Questo progresso sociale, fortemente legato alla costruzione dell’identità e della fiducia verso il prossimo, si è però dissolto sotto il peso della guerra. “E pertanto era stato costruito da tutta la società e non soltanto da un gruppo etnico”.

Per questo in molti non riuscirono a capacitarsi quando la Bosnia decise di seguire l’ideologia nazionalista di Karadzic. “Probabilmente abbiamo reagito troppo tardi, perché eravamo tutti traumatizzati. Persino quando i carri armati erano già entrati in Bosnia, non credevo che sarebbe scoppiata una guerra”.

Un apparato manipolatore e assassino

“Associo il nome Karadzic a un apparato manipolatore e assassino, il cui obiettivo era di costruire una grande Serbia cacciando tutti gli altri dalla Bosnia”

Secondo Besic, per la popolazione bosniaca è fondamentale che la gente come Karadzic e Mladic non venga associata a un collettivo e che venga finalmente a galla la tragedia provocata dall’energia criminale di queste persone. Bisogna capire che dietro a ciò si celano interessi finanziari e di potere.

“Sono convinto che il processo penale permetterà ai serbi di comprendere il reale significato della guerra: non hanno lottato per una grande Serbia, ma a favore di coloro che ora detengono le redini del potere”.

Lasciarsi il passato alle spalle

Il fatto di portare i comandanti dell’epoca davanti alla giustizia, rappresenta per Besic una condizione fondamentale per poter superare il passato.

Il trauma legato al massacro di Srebrenica o ai campi di concentramento serbi non potrà essere superato nemmeno qualora i responsabili saranno processati, secondo Besic. Le ferite sono ancora aperte, soprattutto per coloro che sono direttamente toccati dalla tragedia. Il peso emotivo è così pesante, che non potrà essere alleviato dall’oggi al domani.

“Credo che soltanto la vita potrà cambiare la situazione. In molti ci sono già riusciti, con l’arrivo delle nuove generazioni. Nel frattempo sono già trascorsi 15 anni e bisogna cercare una nuova prospettiva.
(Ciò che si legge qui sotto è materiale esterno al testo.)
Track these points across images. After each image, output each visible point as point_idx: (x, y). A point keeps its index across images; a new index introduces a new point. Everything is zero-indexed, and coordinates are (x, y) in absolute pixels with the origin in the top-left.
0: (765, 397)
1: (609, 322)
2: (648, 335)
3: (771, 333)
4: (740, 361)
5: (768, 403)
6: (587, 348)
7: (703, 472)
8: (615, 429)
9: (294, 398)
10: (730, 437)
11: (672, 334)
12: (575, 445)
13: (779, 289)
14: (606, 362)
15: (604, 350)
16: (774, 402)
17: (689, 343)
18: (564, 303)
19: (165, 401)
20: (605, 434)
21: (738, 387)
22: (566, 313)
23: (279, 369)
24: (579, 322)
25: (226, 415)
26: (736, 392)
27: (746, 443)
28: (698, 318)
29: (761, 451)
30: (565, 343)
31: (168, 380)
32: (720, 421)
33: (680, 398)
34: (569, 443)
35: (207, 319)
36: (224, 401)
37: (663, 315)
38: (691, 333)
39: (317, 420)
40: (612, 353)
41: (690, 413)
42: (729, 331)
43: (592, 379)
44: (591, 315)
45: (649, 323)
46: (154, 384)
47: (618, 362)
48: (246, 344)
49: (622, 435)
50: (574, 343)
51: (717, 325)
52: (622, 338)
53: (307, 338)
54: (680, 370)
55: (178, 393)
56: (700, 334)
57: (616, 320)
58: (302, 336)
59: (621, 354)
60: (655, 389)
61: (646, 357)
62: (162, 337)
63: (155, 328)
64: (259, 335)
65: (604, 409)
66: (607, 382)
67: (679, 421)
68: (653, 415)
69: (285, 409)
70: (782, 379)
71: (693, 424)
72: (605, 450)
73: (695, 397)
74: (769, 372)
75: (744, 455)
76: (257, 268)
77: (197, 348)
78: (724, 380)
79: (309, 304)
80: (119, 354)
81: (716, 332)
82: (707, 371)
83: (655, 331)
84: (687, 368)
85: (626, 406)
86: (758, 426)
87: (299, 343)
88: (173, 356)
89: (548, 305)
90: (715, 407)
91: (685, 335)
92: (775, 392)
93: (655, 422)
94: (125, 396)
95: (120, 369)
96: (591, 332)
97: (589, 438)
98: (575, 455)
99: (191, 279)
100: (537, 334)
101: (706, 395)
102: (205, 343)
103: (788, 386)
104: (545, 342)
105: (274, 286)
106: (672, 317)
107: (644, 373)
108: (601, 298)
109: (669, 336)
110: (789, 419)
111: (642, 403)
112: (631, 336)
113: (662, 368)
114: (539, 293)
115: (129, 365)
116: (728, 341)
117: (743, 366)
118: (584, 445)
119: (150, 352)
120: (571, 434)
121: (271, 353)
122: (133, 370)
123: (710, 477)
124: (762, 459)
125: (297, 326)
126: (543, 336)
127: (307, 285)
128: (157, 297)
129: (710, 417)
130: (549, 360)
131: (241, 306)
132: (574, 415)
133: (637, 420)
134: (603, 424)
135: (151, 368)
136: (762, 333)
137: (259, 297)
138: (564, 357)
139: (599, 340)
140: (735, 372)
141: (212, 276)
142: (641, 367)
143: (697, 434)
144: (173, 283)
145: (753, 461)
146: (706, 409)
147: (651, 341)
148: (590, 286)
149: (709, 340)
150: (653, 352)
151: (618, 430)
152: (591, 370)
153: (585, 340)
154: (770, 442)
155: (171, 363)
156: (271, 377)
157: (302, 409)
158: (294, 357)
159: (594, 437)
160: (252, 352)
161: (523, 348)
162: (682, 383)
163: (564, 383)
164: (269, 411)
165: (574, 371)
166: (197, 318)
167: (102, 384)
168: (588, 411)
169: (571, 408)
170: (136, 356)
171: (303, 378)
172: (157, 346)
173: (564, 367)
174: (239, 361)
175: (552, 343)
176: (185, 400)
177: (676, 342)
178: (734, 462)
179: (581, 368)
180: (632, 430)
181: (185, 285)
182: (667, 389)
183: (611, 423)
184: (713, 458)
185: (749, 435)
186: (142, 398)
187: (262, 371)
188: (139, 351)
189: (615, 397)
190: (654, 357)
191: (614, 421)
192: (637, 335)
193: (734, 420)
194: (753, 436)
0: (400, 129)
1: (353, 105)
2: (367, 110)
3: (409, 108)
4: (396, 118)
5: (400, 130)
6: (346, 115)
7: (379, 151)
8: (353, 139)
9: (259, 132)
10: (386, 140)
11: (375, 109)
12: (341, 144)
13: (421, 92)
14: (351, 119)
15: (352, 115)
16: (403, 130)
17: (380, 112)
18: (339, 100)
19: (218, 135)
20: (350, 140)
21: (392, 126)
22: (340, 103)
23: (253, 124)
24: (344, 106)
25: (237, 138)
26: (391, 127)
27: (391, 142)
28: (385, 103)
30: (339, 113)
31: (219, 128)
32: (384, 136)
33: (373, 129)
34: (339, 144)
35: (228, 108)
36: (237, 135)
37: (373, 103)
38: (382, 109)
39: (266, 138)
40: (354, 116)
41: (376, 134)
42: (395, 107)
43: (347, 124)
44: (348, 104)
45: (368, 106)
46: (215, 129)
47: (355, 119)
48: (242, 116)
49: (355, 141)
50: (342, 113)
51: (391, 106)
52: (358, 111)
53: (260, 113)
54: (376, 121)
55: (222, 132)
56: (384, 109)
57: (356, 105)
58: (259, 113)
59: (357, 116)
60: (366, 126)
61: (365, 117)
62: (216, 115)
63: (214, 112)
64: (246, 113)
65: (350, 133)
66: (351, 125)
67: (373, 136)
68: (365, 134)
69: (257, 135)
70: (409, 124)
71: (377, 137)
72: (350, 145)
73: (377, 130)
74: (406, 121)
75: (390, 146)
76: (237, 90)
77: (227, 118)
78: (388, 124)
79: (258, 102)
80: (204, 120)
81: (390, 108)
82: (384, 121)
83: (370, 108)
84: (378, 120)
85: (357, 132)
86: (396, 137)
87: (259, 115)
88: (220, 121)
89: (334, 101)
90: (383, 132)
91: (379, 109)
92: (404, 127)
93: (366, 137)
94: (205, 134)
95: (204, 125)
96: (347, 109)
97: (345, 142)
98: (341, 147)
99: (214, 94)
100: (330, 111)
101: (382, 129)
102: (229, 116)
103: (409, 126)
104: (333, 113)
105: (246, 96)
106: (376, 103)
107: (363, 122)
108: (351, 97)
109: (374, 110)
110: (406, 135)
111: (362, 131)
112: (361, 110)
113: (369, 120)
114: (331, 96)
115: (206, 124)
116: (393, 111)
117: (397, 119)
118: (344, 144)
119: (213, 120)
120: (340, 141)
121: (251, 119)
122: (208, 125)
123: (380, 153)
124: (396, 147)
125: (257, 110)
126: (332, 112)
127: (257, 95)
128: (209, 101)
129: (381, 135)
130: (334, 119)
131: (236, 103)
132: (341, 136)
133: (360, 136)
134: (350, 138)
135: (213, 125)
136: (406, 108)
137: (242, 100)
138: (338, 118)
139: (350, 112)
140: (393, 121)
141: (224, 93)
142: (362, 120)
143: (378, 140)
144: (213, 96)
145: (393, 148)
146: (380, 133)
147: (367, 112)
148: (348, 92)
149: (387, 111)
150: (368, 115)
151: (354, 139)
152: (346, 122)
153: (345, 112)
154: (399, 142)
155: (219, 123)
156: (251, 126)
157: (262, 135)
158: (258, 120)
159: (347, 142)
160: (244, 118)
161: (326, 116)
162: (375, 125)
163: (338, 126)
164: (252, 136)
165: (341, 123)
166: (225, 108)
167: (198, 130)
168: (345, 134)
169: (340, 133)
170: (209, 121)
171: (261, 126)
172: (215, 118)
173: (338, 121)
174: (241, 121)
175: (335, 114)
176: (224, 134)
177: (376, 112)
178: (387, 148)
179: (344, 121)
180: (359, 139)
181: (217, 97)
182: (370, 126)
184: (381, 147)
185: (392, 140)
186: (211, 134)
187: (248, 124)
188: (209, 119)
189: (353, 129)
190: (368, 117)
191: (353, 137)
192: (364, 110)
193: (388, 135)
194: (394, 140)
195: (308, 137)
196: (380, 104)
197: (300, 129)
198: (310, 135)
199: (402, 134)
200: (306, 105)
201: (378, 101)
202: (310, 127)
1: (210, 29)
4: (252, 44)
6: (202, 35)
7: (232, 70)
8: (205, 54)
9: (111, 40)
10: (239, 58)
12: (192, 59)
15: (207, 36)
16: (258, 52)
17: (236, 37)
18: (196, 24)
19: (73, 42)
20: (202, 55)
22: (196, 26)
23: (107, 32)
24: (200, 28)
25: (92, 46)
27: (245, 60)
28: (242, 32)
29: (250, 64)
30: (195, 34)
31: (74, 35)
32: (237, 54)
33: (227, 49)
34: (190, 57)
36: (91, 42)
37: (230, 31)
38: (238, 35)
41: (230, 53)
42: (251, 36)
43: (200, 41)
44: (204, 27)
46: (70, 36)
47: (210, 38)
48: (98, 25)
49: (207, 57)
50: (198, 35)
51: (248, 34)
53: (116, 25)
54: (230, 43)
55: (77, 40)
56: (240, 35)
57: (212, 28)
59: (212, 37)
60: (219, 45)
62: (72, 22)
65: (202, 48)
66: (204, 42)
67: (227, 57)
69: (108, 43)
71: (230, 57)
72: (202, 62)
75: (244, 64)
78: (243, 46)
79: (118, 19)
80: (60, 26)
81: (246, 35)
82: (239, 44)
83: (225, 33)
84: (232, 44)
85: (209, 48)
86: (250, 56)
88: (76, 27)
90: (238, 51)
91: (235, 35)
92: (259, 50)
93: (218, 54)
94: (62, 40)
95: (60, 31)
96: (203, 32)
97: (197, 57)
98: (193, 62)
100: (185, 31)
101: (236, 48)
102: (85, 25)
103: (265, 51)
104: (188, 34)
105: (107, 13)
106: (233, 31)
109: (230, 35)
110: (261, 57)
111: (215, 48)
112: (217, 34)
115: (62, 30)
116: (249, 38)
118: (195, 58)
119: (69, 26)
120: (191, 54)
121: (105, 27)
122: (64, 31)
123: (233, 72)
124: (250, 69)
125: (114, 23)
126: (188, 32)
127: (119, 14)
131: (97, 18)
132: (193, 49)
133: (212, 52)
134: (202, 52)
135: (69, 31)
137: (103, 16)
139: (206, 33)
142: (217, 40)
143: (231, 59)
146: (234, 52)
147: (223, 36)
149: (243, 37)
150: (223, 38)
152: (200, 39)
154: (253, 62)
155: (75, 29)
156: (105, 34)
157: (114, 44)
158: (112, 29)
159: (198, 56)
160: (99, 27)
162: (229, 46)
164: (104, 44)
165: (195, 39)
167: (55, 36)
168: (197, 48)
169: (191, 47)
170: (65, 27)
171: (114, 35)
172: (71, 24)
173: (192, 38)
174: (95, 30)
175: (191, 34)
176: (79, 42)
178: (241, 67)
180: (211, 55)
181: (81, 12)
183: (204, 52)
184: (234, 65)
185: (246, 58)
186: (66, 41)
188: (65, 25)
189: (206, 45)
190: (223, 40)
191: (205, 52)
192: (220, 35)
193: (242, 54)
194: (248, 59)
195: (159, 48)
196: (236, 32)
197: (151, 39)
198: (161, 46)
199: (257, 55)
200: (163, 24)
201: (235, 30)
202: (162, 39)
swissinfo, Etienne Strebel
(traduzione e adattamento di Stefania Summermatter)

La guerra in Bosnia ed Erzegovina si svolse dal 1992 al 1995 e portò alla morte di 100’000 persone.

Dopo la dissoluzione della Repubblica federale di Jugoslavia, una parte importante della popolazione serba si adoperò a favore di un’adesione alla Serbia, i croati per un’adesione alla Croazia e i bosniaci per la creazione di un proprio Stato.

La tensione crebbe quando, nel marzo 1992, fu proclamata l’indipendenza della Repubblica di Bosnia-Erzegovina e la secessione della Repubblica serba di Bosnia-Erzegovina.

La cosiddetta pulizia etnica sfociò nel conflitto armato tra i tre maggiori gruppi etnici.

I serbi di Bosnia, difesi militarmente dalla repubblica serva di Slobodan Milosevic, controllavano quasi il 70% del territorio della Bosnia-Erzegovina.

Nonostante gli sforzi di mediazione e la presenza delle truppe ONU, per lungo tempo il conflitto non poté essere arginato.

Dopo che il campo serbo fu costretto alla difensiva, la mediazione tra le parti in conflitto portò all’accordo di Dayton, nell’Ohio, che pose fine alla guerra.

Il trattato di pace trasformò la Bosnia-Erzegovina in una repubblica federale, assegnandone il 51% del territorio alla Federazione di Bosnia ed Erzegovina e il restante 49% alla Repubblica Serba.

La Bosnia ed Erzegovina fu posta sotto controllo internazionale, militare e civile, tuttora in vigore.